I ripetuti appelli alla distruzione di Israele che provengono dall’Iran, talmente costanti che le reazioni di ripugnanza sono diventate col tempo sempre più flebili, avrebbero dovuto generare – soprattutto se accompagnati da armi nucleari, ma anche senza di quelle – un fronte mondiale energico ed efficace. Invece vediamo che il problema sembra gradualmente diventare un problema soltanto israeliano. È troppo presto per affermare che il mondo rimane in silenzio davanti alla minaccia di distruggere Israele.
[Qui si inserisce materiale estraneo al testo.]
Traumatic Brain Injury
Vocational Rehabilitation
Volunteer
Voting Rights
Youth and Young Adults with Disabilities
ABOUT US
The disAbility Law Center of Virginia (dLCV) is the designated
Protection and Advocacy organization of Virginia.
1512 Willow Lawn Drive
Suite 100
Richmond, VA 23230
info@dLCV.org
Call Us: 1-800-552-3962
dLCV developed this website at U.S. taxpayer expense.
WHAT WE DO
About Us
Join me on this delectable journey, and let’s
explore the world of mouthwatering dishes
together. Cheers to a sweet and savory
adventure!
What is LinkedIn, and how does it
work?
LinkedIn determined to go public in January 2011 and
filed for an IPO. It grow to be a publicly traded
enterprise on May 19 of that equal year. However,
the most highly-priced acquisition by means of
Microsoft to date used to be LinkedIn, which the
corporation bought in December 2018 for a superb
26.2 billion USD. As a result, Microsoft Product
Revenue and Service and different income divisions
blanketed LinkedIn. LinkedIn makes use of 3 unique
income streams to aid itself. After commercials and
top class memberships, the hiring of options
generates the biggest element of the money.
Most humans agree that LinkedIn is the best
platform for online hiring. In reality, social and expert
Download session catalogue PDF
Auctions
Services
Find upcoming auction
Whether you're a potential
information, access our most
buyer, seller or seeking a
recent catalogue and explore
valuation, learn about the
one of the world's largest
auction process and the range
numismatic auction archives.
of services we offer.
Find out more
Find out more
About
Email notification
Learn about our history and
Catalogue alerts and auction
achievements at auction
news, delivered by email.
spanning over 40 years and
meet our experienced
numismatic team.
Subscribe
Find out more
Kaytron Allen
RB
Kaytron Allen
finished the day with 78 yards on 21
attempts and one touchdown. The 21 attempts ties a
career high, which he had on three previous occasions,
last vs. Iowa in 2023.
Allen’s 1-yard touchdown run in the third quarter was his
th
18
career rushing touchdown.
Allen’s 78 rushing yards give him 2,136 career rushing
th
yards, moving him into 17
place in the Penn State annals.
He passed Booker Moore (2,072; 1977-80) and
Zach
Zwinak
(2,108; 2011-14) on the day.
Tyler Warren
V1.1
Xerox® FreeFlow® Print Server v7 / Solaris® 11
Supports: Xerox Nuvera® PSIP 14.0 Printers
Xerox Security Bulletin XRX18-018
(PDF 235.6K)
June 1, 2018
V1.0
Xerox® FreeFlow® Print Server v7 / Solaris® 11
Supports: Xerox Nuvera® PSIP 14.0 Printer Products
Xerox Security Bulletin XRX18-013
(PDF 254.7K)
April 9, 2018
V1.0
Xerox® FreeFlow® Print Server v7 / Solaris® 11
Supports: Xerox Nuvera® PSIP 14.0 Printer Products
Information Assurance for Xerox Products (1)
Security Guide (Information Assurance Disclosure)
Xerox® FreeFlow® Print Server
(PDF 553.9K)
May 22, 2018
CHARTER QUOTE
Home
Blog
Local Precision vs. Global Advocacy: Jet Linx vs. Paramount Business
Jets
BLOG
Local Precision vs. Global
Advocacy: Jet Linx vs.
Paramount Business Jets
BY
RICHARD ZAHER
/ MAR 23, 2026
Ma non è troppo presto per affermare che il mondo la affronta in modo apatico e annoiato.
Il convegno di negazionisti della Shoà fa parte integrante della politica estera iraniana, che nel corso dell’ultimo ha mietuto notevoli successi dopo aver elegantemente rifiutato tutte le offerte diplomatiche avanzate dall’occidente: il rozzo intervento del presidente iraniano Mahmoud Ahmadinejad all’Assemblea Generale dell’Onu, che tuttavia gli ha garantito una legittimazione; la politica delle sanzioni, che va dileguandosi; ora anche l’indebolirsi della promessa americana di difendere Israele, testimoniata dall’audizione al Senato del nuovo segretario Usa alla difesa Robert Gates; il documento Baker, la cui sostanza consiste nel rimuovere l’America dal Medio Oriente; e la debolezza dimostrata da Israele nella sua sfortunata guerra contro Hezbollah: tutto questo rafforza il morale degli iraniani.
Le preoccupazioni circa le parole sfuggite al primo ministro Ehud Olmert sul programma nucleare israeliano sono cosa banale e marginale rispetto della minaccia che incombe su Israele. Ciò che è davvero sul tavolo, oggi, è la lotta di Israele per sopravvivere ad una esplicita minaccia di distruzione. Davanti a questa eventualità sempre meno remota tutti devono unirsi, compresi coloro che ritengono – come noi – che l’occupazione israeliana dei territori debba finire rapidamente e che le sofferenze dei palestinesi logorino la sicurezza di Israele anziché rafforzarla.
Così come il presidente iraniano non vede alcun collegamento fra l’occupazione dei territori e il suo desiderio di cancellare l’esistenza di Israele, allo stesso modo il resto del mondo dovrebbe considerare il contenzioso israelo-palestinese e le minacce iraniane come due questioni distinte. Ahmadinejad non riconosce i confini del 1967, né alcun altro confine, per lo stato degli ebrei. Usa la negazione della Shoà per demolire le basi morali dell’esistenza di Israele, e lo dice apertamente. Questa infatti è stata la spiegazione esplicitamente offerta dal ministro degli esteri iraniano del perché proprio adesso sia necessario mettere in discussione il “mito” della Shoà.
Per contrastare tutto questo è necessario creare un fronte morale, diplomatico, politico ed anche militare: un fronte che sia risoluto, non intorpidito e sulla difensiva; un fronte che renda i discorsi sulla distruzione di Israele immediatamente controproducenti per gli iraniani, ancor prima di qualunque discussione sui veri scopi delle potenzialità nucleari che vanno sviluppando.